[Goal of the exercise] After counting the lines below that hold the word "History", reply with the count and nothing else.

[Information provided]
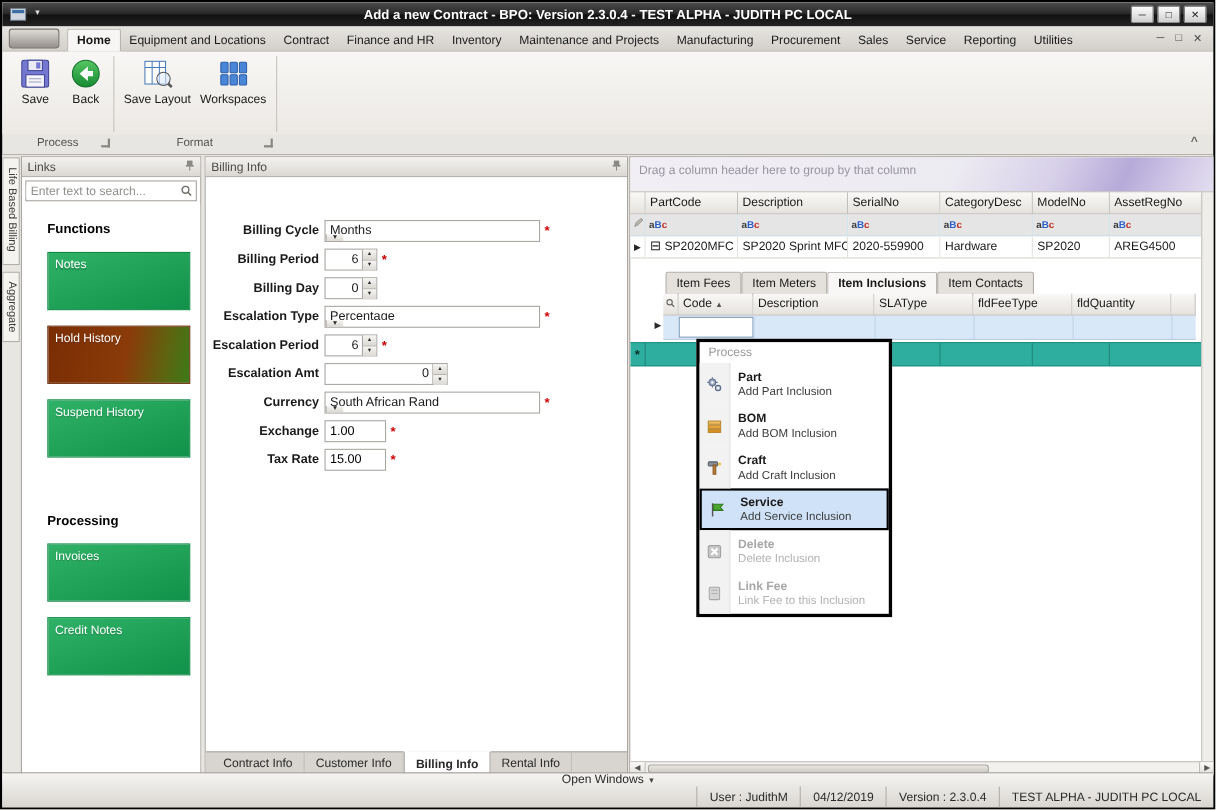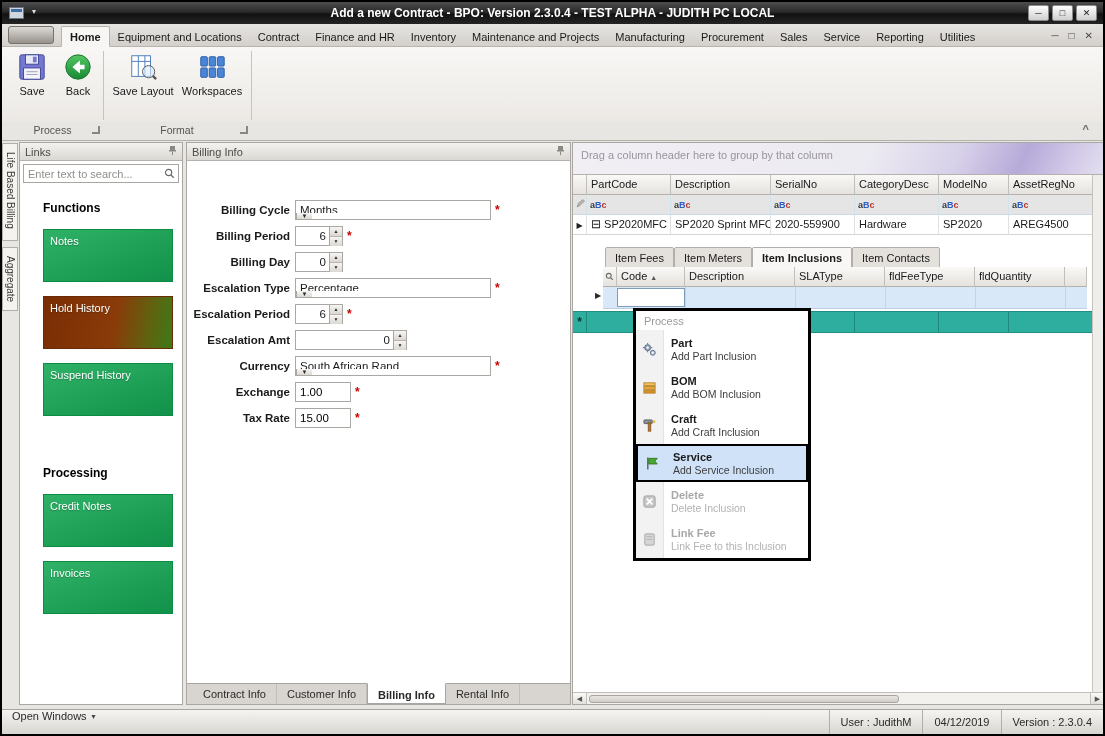--- a/index.html
+++ b/index.html
@@ -303,8 +303,8 @@
       <div class="tile hold"><span>Hold History</span></div>
       <div class="tile green"><span>Suspend History</span></div>
       <div class="lheading second">Processing</div>
+      <div class="tile green"><span>Invoices</span></div>
       <div class="tile green"><span>Credit Notes</span></div>
-      <div class="tile green"><span>Invoices</span></div>
     </div>
   </div>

[Response] 2